___ Data listing ___
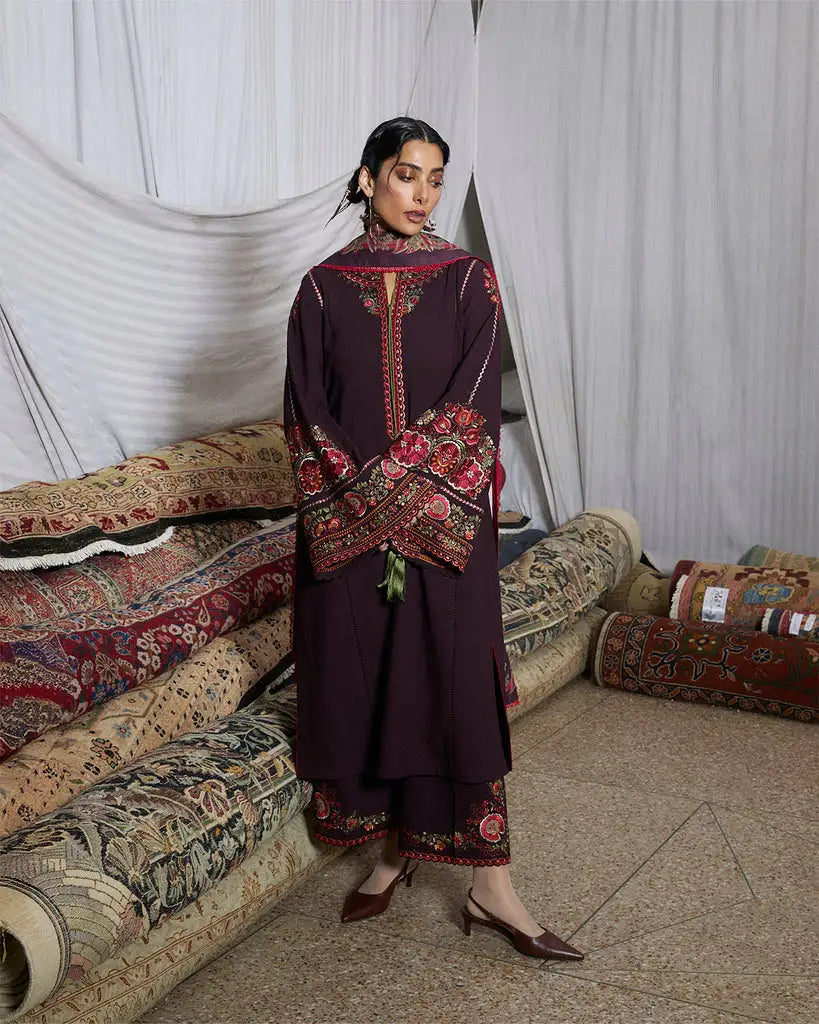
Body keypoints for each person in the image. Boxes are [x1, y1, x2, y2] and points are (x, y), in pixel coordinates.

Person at [282, 116, 582, 961]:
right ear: (369, 178)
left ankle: (492, 888)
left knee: (451, 689)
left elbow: (474, 399)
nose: (423, 194)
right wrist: (366, 504)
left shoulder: (465, 281)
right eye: (407, 174)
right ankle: (394, 852)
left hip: (444, 530)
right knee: (375, 679)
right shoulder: (320, 288)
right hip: (347, 527)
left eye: (436, 178)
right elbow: (305, 412)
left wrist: (397, 499)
___
In your copy, include no pictures; print every line above exactly.

● Answer space:
Body keypoints for each person in the image. Boxes are [x1, y1, x2, y2] and points are (x, y), in pixel coordinates.

Person at [282, 116, 582, 961]:
right ear: (369, 178)
left ankle: (492, 888)
left knee: (451, 689)
left elbow: (474, 399)
nose: (423, 194)
right wrist: (366, 504)
left shoulder: (465, 281)
right eye: (407, 174)
right ankle: (394, 852)
left hip: (444, 530)
right knee: (375, 679)
right shoulder: (320, 288)
right hip: (347, 527)
left eye: (436, 178)
right elbow: (305, 412)
left wrist: (397, 499)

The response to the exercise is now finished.